___ TASK INPUT ___
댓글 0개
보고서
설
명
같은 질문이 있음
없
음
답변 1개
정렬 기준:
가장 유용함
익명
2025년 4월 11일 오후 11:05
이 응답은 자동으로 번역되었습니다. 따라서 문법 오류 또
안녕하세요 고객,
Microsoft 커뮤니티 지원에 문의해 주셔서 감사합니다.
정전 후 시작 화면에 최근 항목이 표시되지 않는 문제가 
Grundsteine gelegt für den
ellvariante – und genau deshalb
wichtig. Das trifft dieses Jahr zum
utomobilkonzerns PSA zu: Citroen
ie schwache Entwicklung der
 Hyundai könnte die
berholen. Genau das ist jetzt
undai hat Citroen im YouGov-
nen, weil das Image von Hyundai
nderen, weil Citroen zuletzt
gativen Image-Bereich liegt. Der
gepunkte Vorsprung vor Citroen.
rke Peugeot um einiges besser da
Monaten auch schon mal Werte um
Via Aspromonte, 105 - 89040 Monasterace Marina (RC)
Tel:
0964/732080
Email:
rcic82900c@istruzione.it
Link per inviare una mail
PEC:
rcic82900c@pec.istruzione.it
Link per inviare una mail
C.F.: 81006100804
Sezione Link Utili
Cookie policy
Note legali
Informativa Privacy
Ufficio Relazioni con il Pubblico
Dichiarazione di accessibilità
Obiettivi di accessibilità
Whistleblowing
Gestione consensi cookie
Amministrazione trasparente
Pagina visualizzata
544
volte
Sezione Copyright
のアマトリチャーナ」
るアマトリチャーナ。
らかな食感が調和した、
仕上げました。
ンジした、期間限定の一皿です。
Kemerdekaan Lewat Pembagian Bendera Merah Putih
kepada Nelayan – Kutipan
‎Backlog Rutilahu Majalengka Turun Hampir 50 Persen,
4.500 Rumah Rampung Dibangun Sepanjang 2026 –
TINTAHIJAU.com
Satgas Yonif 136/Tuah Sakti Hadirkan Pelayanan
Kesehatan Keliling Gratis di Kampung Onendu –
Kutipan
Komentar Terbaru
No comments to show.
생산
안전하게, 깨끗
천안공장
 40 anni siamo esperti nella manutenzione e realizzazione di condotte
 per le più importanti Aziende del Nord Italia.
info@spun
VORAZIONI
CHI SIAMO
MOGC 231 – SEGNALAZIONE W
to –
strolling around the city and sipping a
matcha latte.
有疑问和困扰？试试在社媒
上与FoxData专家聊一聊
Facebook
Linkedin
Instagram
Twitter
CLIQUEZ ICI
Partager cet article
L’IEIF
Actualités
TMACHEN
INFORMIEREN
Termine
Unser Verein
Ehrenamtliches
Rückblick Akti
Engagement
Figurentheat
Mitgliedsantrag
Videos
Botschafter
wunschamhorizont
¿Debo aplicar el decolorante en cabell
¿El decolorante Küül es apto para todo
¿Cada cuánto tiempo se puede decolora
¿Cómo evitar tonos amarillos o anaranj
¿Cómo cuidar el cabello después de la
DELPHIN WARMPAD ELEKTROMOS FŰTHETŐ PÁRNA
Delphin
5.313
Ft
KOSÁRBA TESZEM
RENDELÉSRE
___
ABOUT THIS EXERCISE
Above are the records. Copy the lines beginning at the one that has "rke Peugeot um einiges besser da" and ending with the one that has "kepada Nelayan – Kutipan", unchanged.

TASK RESPONSE
rke Peugeot um einiges besser da
Monaten auch schon mal Werte um
Via Aspromonte, 105 - 89040 Monasterace Marina (RC)
Tel:
0964/732080
Email:
rcic82900c@istruzione.it
Link per inviare una mail
PEC:
rcic82900c@pec.istruzione.it
Link per inviare una mail
C.F.: 81006100804
Sezione Link Utili
Cookie policy
Note legali
Informativa Privacy
Ufficio Relazioni con il Pubblico
Dichiarazione di accessibilità
Obiettivi di accessibilità
Whistleblowing
Gestione consensi cookie
Amministrazione trasparente
Pagina visualizzata
544
volte
Sezione Copyright
のアマトリチャーナ」
るアマトリチャーナ。
らかな食感が調和した、
仕上げました。
ンジした、期間限定の一皿です。
Kemerdekaan Lewat Pembagian Bendera Merah Putih
kepada Nelayan – Kutipan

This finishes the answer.